• Artist Editions: Working Girls

    Designed exclusively for Urban Outfitters, Artist Editions  is an ongoing series of limited, original designs from some of our favorite new artists. 

    Founded in 2015, Working Girls began as an art experiment and has evolved into a brand specializing in tongue-in-cheek accessories and clothing items. Working Girls finds their inspiration from ‘80s and ‘90s music, movies and pop-culture, with a focus on females from those eras. 

    Photos by Brooke Shanesy
    Can you introduce yourself — tell us more about who you are, where you’re from, and what you do..
    Hi!  My name is Shailah Maynard. I’m and artist, designer, and founder of concept brand, Working Girls, which specializes in tongue-in-cheek accessories and clothing items inspired by 80s/90s pop culture and music.  My history comes from the fashion industry, and over the past 13 years I’ve lived all over in New York City, Boston, and London.  I moved back to my hometown of Cincinnati, Ohio three years ago, and shortly there-after, Working Girls was born.

    How did Working Girls come to life?
    Working Girls isn’t just one type of craft or product. The brand as a whole is a concept. It started 2.5 years ago as an art experiment.  I had an idea for a line of pool floats in the shape of body parts, and I had to make the idea come to life.  Once I got going, I found I had to buy a ton of them to hit the minimums so I built the brand around it.  In addition to our products we sell, I’ve made a number of site-specific installations locally, and overseas.
    Tell us more about your Studio! Can you walk us through a typical day in the life?
    My studio is a 1,000 sq ft space in an old warehouse with no heat or air conditioning.  If you happen to place an order from me in the dead of winter, just imagine me wearing three layers of old lady sweaters to keep warm while putting together.  But I make it work.  The space is very much needed.  A typical day in the studio would be me running up the many flights of stairs in my building, opening my doors out of breath, turning on an old boob tube tv/vhs player named WGTV, and then sitting down at my desk and assessing orders/inquiries for the day. From there, it just depends on what I’m working on at the moment.  It could be meeting a friend in the studio for a photoshoot, organizing, or concepting an installation.  (I’ve got a good one coming up soon, so stay tuned!) 

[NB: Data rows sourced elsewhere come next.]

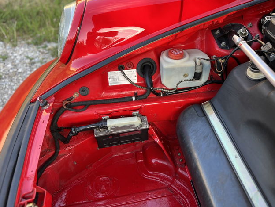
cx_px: 160
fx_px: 254
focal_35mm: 32
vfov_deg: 44.1
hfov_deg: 56.5
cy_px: 90
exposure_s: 1/121
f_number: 1.5
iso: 40
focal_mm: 5.7
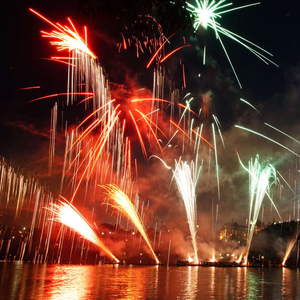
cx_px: 259
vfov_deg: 39.9
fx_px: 412
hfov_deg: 37.8
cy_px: 123
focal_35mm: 42
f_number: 9
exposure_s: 3.2
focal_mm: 18
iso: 800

    What's been inspiring you lately? 
    Working Girls is mainly inspired by music/movies from the 80s and 90s with female leads i.e. Working Girl, Sister Act, Basic Instinct.  The entire reason I started the brand is because of the pool scene in Earth Girls Are Easy when Geena Davis jumps into the pool onto a float shaped like a hand. If you haven’t seen it, I highly recommend.  It is such a good movie filled with TONS of inspiration.  Most recently, I’ve been inspired concept furniture (think of a hand chair, for example) so I’m working on some pieces as a part of a new installation project.  Really excited about this one!

    How did your style evolve to what it is today?
    The things that inspire me have always remained the same, but my style has definitely evolved over the years. I’ve done anything from printmaking to quilting to weaving…  There will always be an undertone of satire, and female-forward thinking, because that is who I am.  My focus now is mainly design and installation, but I love teaching myself new skills, so who knows what the next thing will be. 

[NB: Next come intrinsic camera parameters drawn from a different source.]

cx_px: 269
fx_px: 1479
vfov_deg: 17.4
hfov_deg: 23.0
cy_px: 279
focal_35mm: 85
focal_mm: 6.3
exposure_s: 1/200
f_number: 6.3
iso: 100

    What's the most important thing to you when creating a piece of work? What do you hope for people to take away from it?
    If it makes me laugh. I’m not that serious of a person, and neither is Working Girls. I hope that people who follow along and buy our products find some entertainment with our merch. I don’t take myself too seriously and am proud that that is translated through Working Girls.
    Who are some other artists (in any medium) who you look up to?
    Of all time?  100% Mark Mothersbaugh. Devo is by far my favorite band. Everything he does is extremely inspirational to me. From early Devo songs/shows/videos, to his exhibition work now. I had the pleasure of meeting him at a book signing a number of years ago, and I was so in awe with how funny and unpretentious he was. He doesn’t take himself too seriously, which translates through his work. 
    Recently?  I had the chance to work with Peggy Noland last summer on an installation called CAR WASH which was a part of a fundraiser for a local gallery, Wave Pool. CAR WASH was a play on a traditional old man car show, but all car beds made by a number of various Cincinnati-based artists, and Peggy came out to do one herself.  It was so fun!  Similar to Mark, she is so creative, so funny, and unpretentious.  I was honored to have been able to work with her last year.

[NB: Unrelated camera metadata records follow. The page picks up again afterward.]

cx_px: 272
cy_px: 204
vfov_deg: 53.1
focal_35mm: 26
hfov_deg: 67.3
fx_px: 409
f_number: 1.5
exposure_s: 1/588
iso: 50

    Most importantly… I’m super inspired by two of my cousins who also run their own creative businesses. We worked together on this UO series as a matter of fact. Aleah Stewart-Souris who owns Clay Pond Studios in Hudson, NY is an extremely talented ceramicist. We created the tiki mugs together, and made an exclusive color glaze specifically for the UO collab. Thane Lorbach is a woodworker in Cincinnati, OH and he can make damn near anything. He helped me cut/engrave the thousands of drink stirrers for this collection. I couldn’t have pulled it off without them, and I am so happy we got to work together on this project.

    What are some current projects you’re working on?
    I’m working on another large-scale installation that involves furniture pieces, which I hope to launch in the Fall.  Not telling the specifics, so you’ll have to follow along!  It’s gonna be goooooood. I’m also in the concept-stage of writing a series of commercials that I plan to work on with friends. Who knows when this will happen, but I am super pumped at the idea of creating 90s corny commercials for Working Girls. 
    Any advice for others who are looking to begin their own creative endeavor but are unsure how to start? What have been some of the biggest lessons you’ve learned?
    If you have an idea, and you’re looking for a way to make it come to life, make it happen!  You’ll figure it out along the way. No two people’s processes are the same. For me, I found the most valuable thing I’ve learned is that mistakes are going to be made, but it’s not a mistake if you learn from it. 10 years ago, I was so bogged down at my job, I never would have imagined that I would have started my own creative business later on. But here we are! My idea came to life because I believed in it, and now a couple years later I’m working with Urban Outfitters on an artist collaboration. That’s pretty sweet.
    Lastly, what’s a dream project/ collaboration for you?
    I would love to keep working on large-scale installations going forward. If I had all the money in the world right now, I would create a funhouse-style installation. Big blow up bouncy houses, halls of mirrors, rides, you name it! Know anyone who’d want to invest?